### [Your objective]
An exact reproduction of the entries is needed. Keep all pictures out of it.

Content starts

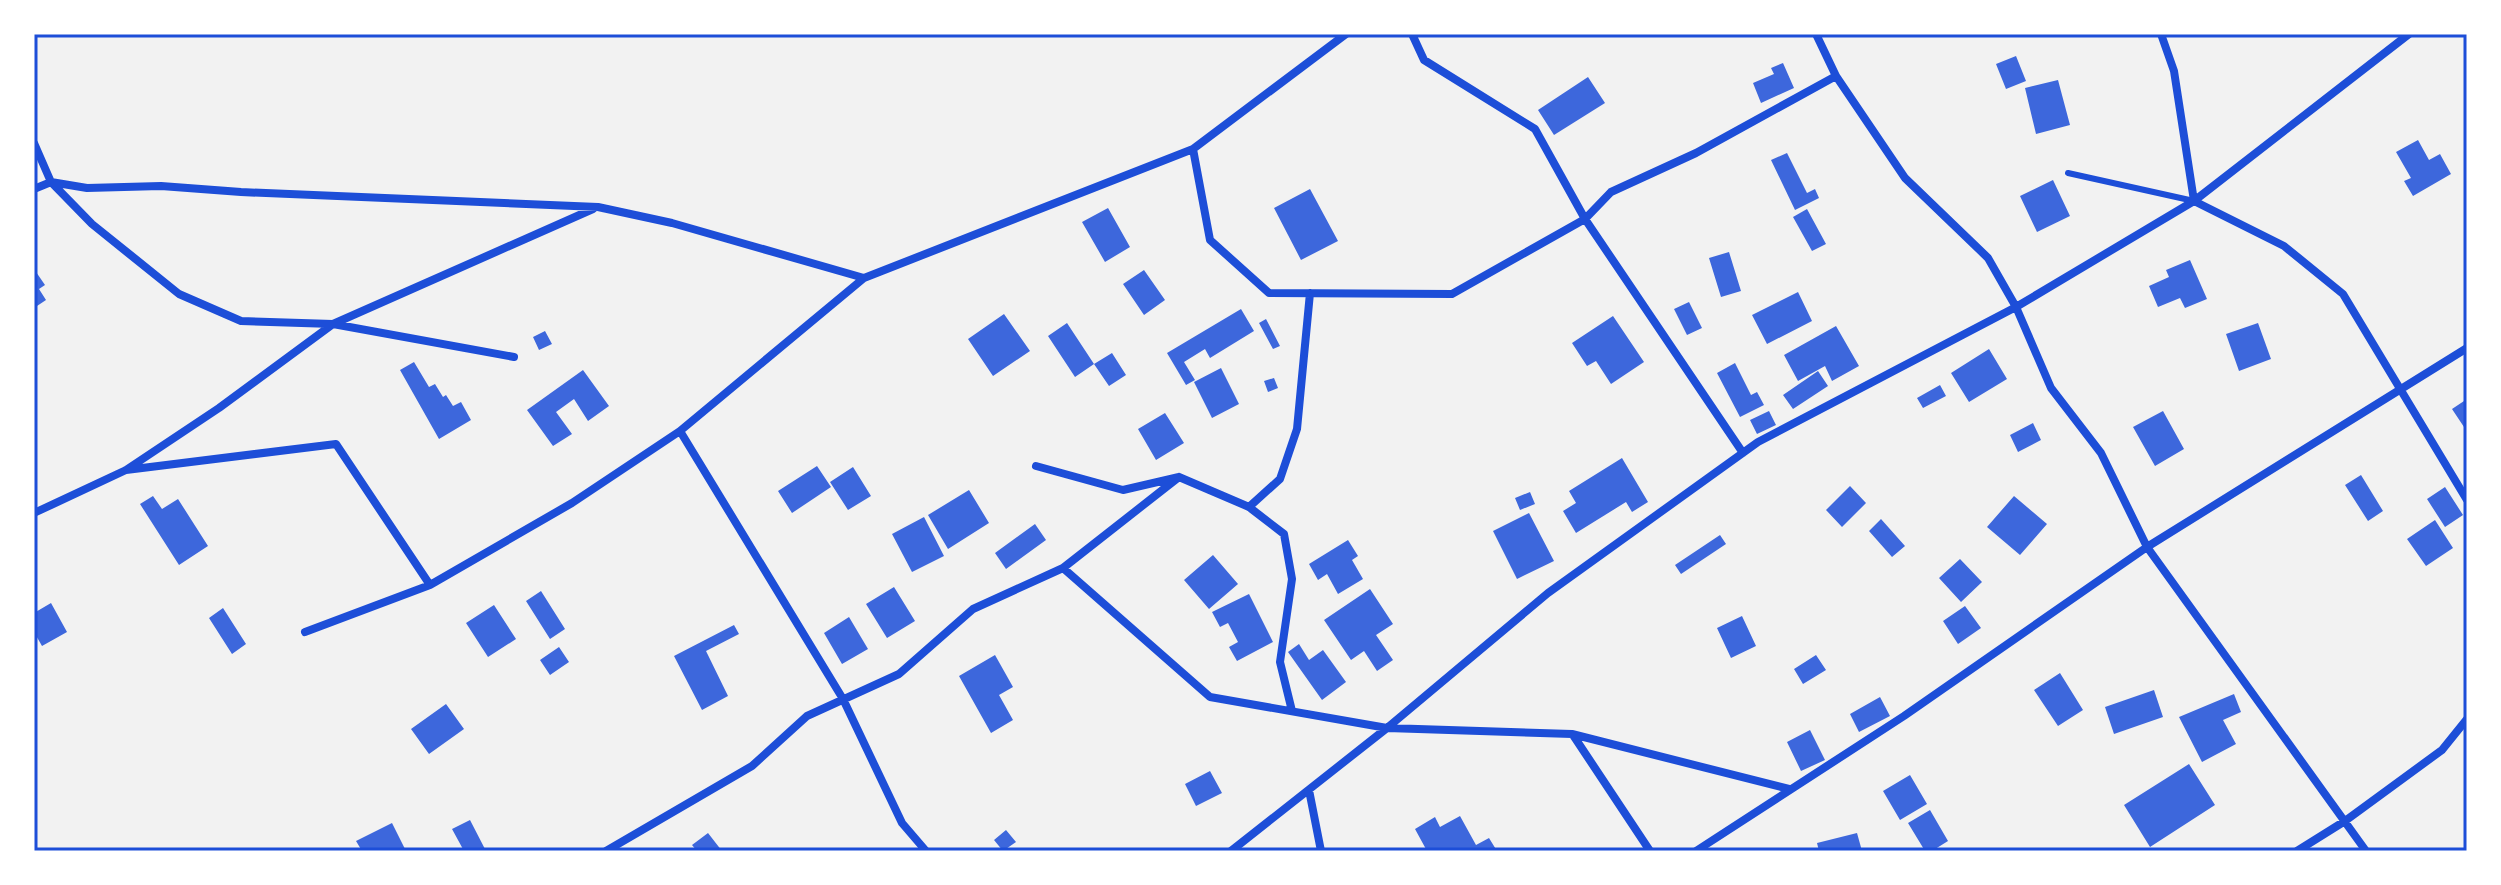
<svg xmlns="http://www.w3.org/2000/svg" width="2501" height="885" font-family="'Archivo Narrow',sans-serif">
<rect width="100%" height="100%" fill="#f2f2f2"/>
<path fill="#3d67dc" d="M2016,56L2026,81L2006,89L1996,64Z
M1783,63L1794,88L1761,103L1753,83L1774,74L1771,68Z
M1588,77L1605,103L1554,135L1538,110Z
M2058,80L2070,125L2036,134L2025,88Z
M2418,140L2429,160L2440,154L2451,174L2413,196L2404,181L2411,178L2396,152Z
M1787,153L1807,193L1815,189L1819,198L1795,210L1771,160Z
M2053,180L2070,216L2037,232L2020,196Z
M1310,189L1338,241L1301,260L1274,208Z
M1108,208L1130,247L1105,262L1082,222Z
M1807,209L1826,244L1812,251L1793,217Z
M1729,252L1741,291L1721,297L1709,258Z
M2190,260L2207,299L2185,308L2180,298L2158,307L2149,286L2169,277L2166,270Z
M34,269L45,285L39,289L46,300L34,308Z
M1144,270L1165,300L1144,315L1123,284Z
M1798,292L1812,321L1767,344L1752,315Z
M1689,302L1702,328L1687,335L1674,309Z
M1241,309L1254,331L1210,358L1205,349L1184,362L1195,380L1186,385L1167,353Z
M1004,314L1030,351L993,376L968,339Z
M1613,316L1644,362L1611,384L1596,361L1587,366L1572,343Z
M1266,319L1280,346L1273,349L1259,323Z
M1067,323L1094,364L1075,377L1048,336Z
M2258,323L2271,359L2239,371L2226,334Z
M1836,326L1859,366L1832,381L1825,366L1798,381L1784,355Z
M545,331L552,344L539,350L533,337Z
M1989,349L2007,379L1969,402L1951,373Z
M1112,353L1126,375L1109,386L1094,364Z
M414,362L429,387L435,384L443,397L446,395L453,406L461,402L471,420L439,439L400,370Z
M1735,363L1751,395L1757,392L1764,405L1740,417L1717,373Z
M1221,368L1239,404L1212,418L1194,382Z
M583,370L609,406L588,421L574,399L556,412L572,434L553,446L527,410Z
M1818,371L1828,386L1793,409L1783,395Z
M1274,378L1278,388L1268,392L1264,381Z
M1940,385L1946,396L1923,408L1917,398Z
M2467,399V425L2464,427L2452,409Z
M1769,411L1776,425L1757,434L1750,420Z
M2163,411L2184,449L2155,466L2133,427Z
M1165,413L1184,443L1156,460L1138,429Z
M2033,423L2041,440L2018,452L2010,435Z
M1622,458L1648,502L1632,512L1626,502L1576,533L1563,511L1576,503L1569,491Z
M817,466L831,487L792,513L778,491Z
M853,467L871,496L848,510L830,482Z
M2361,475L2383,511L2368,521L2345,485Z
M1850,486L1866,503L1842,527L1826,510Z
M2445,487L2463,515L2445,527L2427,499Z
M969,490L989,523L948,549L928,515Z
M1530,492L1535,504L1520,510L1515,498Z
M153,496L162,509L178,499L208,546L179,565L140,504Z
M2014,496L2047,524L2020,555L1987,527Z
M1529,513L1554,561L1517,579L1493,531Z
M924,517L944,556L912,572L892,534Z
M1881,519L1905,546L1892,557L1869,531Z
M2435,520L2453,548L2426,566L2407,539Z
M1035,524L1046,540L1006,569L995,553Z
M1720,535L1726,544L1681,574L1675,565Z
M1348,540L1358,556L1352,560L1363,579L1338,594L1327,574L1318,580L1309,564Z
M1213,555L1238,584L1209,609L1184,580Z
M1960,559L1982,582L1961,602L1939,578Z
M894,587L915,621L887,638L866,604Z
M1370,589L1393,624L1376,635L1393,660L1377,671L1364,651L1351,660L1324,620Z
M541,591L565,629L550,639L526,601Z
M1249,594L1273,642L1237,661L1229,647L1238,642L1228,623L1220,627L1212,612Z
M51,603L67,632L42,646L34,632V613Z
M494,605L516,639L488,657L466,623Z
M1965,606L1981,628L1958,644L1943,621Z
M223,608L246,644L232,654L209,618Z
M1742,616L1756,646L1731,658L1717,628Z
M849,617L868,649L842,664L824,633Z
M734,625L739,634L706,651L728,696L702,710L674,656Z
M1299,644L1309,660L1323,650L1346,682L1322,700L1288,652Z
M559,647L569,662L550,675L540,660Z
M995,655L1013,687L999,695L1013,720L991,733L959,676Z
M1816,655L1826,670L1803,684L1794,669Z
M2060,673L2083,710L2058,726L2034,690Z
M2154,690L2163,717L2114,734L2105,707Z
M2234,694L2241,712L2223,720L2236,744L2202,762L2179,717Z
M1880,697L1890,716L1859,732L1850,714Z
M446,704L464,729L429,754L411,729Z
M1810,730L1825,760L1801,771L1787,742Z
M2189,764L2215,805L2150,847L2124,805Z
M1210,771L1222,793L1196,806L1185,784Z
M1910,775L1927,804L1900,820L1883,791Z
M1930,810L1948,841L1932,851H1925L1908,823Z
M1460,816L1476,845L1489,838L1497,851H1427L1415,829L1435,817L1440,827Z
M470,820L486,851H464L452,829Z
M392,823L406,851H362L356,841Z
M1006,830L1016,842L1003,851L994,840Z
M708,833L722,851H697L692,845Z
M1857,833L1862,851H1819L1817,843Z"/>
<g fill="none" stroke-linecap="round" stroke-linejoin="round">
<path stroke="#1d4ed8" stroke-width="6" d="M2068,173L2194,201"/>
<path stroke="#1d4ed8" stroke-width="8" d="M1412,34L1424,60L1535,129L1585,219L1743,453
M1816,34L1836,76L1905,178L1988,258L2016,307L2051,388L2101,453L2147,547L2366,851
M2161,34L2174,71L2194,201L2284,246L2343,294L2467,500
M34,143L51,182L92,224L179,294L241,321L333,324L514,357
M1193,149L1210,240L1269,293L1452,294L1585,219L1611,192L1696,153L1836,76
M34,189L51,182L87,188L161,186L241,192L598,207L672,223L864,278L1193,149L1346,34
M864,278L680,431L843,699L902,823L926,851
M1036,466L1123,490L1179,477L1249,507L1284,534L1292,579L1280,662L1292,711
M126,470L336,444L430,585L572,503L680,431
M1249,507L1280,479L1297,429L1310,293
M34,513L126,470L219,408L333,324L593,209
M1063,568L1210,697L1387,728L1572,734L1789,789
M305,632L430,585
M1573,735L1650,851
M1309,790L1321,851
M606,851L752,766L807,716L899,674L973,609L1063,568L1179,477
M1231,851L1387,728L1548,593L1758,442L2016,307L2194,201L2409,34
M1696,851L1904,716L2147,547L2467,348
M2297,851L2345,821L2442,750L2467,719"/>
</g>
<rect width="2501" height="885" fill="none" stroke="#ffffff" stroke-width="72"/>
<rect x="36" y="36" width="2429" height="813" fill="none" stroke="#1d4ed8" stroke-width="3"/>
</svg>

Content ends

### [Your solution]
<svg xmlns="http://www.w3.org/2000/svg" width="2501" height="885" font-family="'Archivo Narrow',sans-serif">
<rect width="100%" height="100%" fill="#f2f2f2"/>
<path fill="#3d67dc" d="M2016,56L2026,81L2006,89L1996,64Z
M1783,63L1794,88L1761,103L1753,83L1774,74L1771,68Z
M1588,77L1605,103L1554,135L1538,110Z
M2058,80L2070,125L2036,134L2025,88Z
M2418,140L2429,160L2440,154L2451,174L2413,196L2404,181L2411,178L2396,152Z
M1787,153L1807,193L1815,189L1819,198L1795,210L1771,160Z
M2053,180L2070,216L2037,232L2020,196Z
M1310,189L1338,241L1301,260L1274,208Z
M1108,208L1130,247L1105,262L1082,222Z
M1807,209L1826,244L1812,251L1793,217Z
M1729,252L1741,291L1721,297L1709,258Z
M2190,260L2207,299L2185,308L2180,298L2158,307L2149,286L2169,277L2166,270Z
M34,269L45,285L39,289L46,300L34,308Z
M1144,270L1165,300L1144,315L1123,284Z
M1798,292L1812,321L1767,344L1752,315Z
M1689,302L1702,328L1687,335L1674,309Z
M1241,309L1254,331L1210,358L1205,349L1184,362L1195,380L1186,385L1167,353Z
M1004,314L1030,351L993,376L968,339Z
M1613,316L1644,362L1611,384L1596,361L1587,366L1572,343Z
M1266,319L1280,346L1273,349L1259,323Z
M1067,323L1094,364L1075,377L1048,336Z
M2258,323L2271,359L2239,371L2226,334Z
M1836,326L1859,366L1832,381L1825,366L1798,381L1784,355Z
M545,331L552,344L539,350L533,337Z
M1989,349L2007,379L1969,402L1951,373Z
M1112,353L1126,375L1109,386L1094,364Z
M414,362L429,387L435,384L443,397L446,395L453,406L461,402L471,420L439,439L400,370Z
M1735,363L1751,395L1757,392L1764,405L1740,417L1717,373Z
M1221,368L1239,404L1212,418L1194,382Z
M583,370L609,406L588,421L574,399L556,412L572,434L553,446L527,410Z
M1818,371L1828,386L1793,409L1783,395Z
M1274,378L1278,388L1268,392L1264,381Z
M1940,385L1946,396L1923,408L1917,398Z
M2467,399V425L2464,427L2452,409Z
M1769,411L1776,425L1757,434L1750,420Z
M2163,411L2184,449L2155,466L2133,427Z
M1165,413L1184,443L1156,460L1138,429Z
M2033,423L2041,440L2018,452L2010,435Z
M1622,458L1648,502L1632,512L1626,502L1576,533L1563,511L1576,503L1569,491Z
M817,466L831,487L792,513L778,491Z
M853,467L871,496L848,510L830,482Z
M2361,475L2383,511L2368,521L2345,485Z
M1850,486L1866,503L1842,527L1826,510Z
M2445,487L2463,515L2445,527L2427,499Z
M969,490L989,523L948,549L928,515Z
M1530,492L1535,504L1520,510L1515,498Z
M153,496L162,509L178,499L208,546L179,565L140,504Z
M2014,496L2047,524L2020,555L1987,527Z
M1529,513L1554,561L1517,579L1493,531Z
M924,517L944,556L912,572L892,534Z
M1881,519L1905,546L1892,557L1869,531Z
M2435,520L2453,548L2426,566L2407,539Z
M1035,524L1046,540L1006,569L995,553Z
M1720,535L1726,544L1681,574L1675,565Z
M1348,540L1358,556L1352,560L1363,579L1338,594L1327,574L1318,580L1309,564Z
M1213,555L1238,584L1209,609L1184,580Z
M1960,559L1982,582L1961,602L1939,578Z
M894,587L915,621L887,638L866,604Z
M1370,589L1393,624L1376,635L1393,660L1377,671L1364,651L1351,660L1324,620Z
M541,591L565,629L550,639L526,601Z
M1249,594L1273,642L1237,661L1229,647L1238,642L1228,623L1220,627L1212,612Z
M51,603L67,632L42,646L34,632V613Z
M494,605L516,639L488,657L466,623Z
M1965,606L1981,628L1958,644L1943,621Z
M223,608L246,644L232,654L209,618Z
M1742,616L1756,646L1731,658L1717,628Z
M849,617L868,649L842,664L824,633Z
M734,625L739,634L706,651L728,696L702,710L674,656Z
M1299,644L1309,660L1323,650L1346,682L1322,700L1288,652Z
M559,647L569,662L550,675L540,660Z
M995,655L1013,687L999,695L1013,720L991,733L959,676Z
M1816,655L1826,670L1803,684L1794,669Z
M2060,673L2083,710L2058,726L2034,690Z
M2154,690L2163,717L2114,734L2105,707Z
M2234,694L2241,712L2223,720L2236,744L2202,762L2179,717Z
M1880,697L1890,716L1859,732L1850,714Z
M446,704L464,729L429,754L411,729Z
M1810,730L1825,760L1801,771L1787,742Z
M2189,764L2215,805L2150,847L2124,805Z
M1210,771L1222,793L1196,806L1185,784Z
M1910,775L1927,804L1900,820L1883,791Z
M1930,810L1948,841L1932,851H1925L1908,823Z
M1460,816L1476,845L1489,838L1497,851H1427L1415,829L1435,817L1440,827Z
M470,820L486,851H464L452,829Z
M392,823L406,851H362L356,841Z
M1006,830L1016,842L1003,851L994,840Z
M708,833L722,851H697L692,845Z
M1857,833L1862,851H1819L1817,843Z"/>
<g fill="none" stroke-linecap="round" stroke-linejoin="round">
<path stroke="#1d4ed8" stroke-width="6" d="M2068,173L2194,201"/>
<path stroke="#1d4ed8" stroke-width="8" d="M1412,34L1424,60L1535,129L1585,219L1743,453
M1816,34L1836,76L1905,178L1988,258L2016,307L2051,388L2101,453L2147,547L2366,851
M2161,34L2174,71L2194,201L2284,246L2343,294L2467,500
M34,143L51,182L92,224L179,294L241,321L333,324L514,357
M1193,149L1210,240L1269,293L1452,294L1585,219L1611,192L1696,153L1836,76
M34,189L51,182L87,188L161,186L241,192L598,207L672,223L864,278L1193,149L1346,34
M864,278L680,431L843,699L902,823L926,851
M1036,466L1123,490L1179,477L1249,507L1284,534L1292,579L1280,662L1292,711
M126,470L336,444L430,585L572,503L680,431
M1249,507L1280,479L1297,429L1310,293
M34,513L126,470L219,408L333,324L593,209
M1063,568L1210,697L1387,728L1572,734L1789,789
M305,632L430,585
M1573,735L1650,851
M1309,790L1321,851
M606,851L752,766L807,716L899,674L973,609L1063,568L1179,477
M1231,851L1387,728L1548,593L1758,442L2016,307L2194,201L2409,34
M1696,851L1904,716L2147,547L2467,348
M2297,851L2345,821L2442,750L2467,719"/>
</g>
<rect width="2501" height="885" fill="none" stroke="#ffffff" stroke-width="72"/>
<rect x="36" y="36" width="2429" height="813" fill="none" stroke="#1d4ed8" stroke-width="3"/>
</svg>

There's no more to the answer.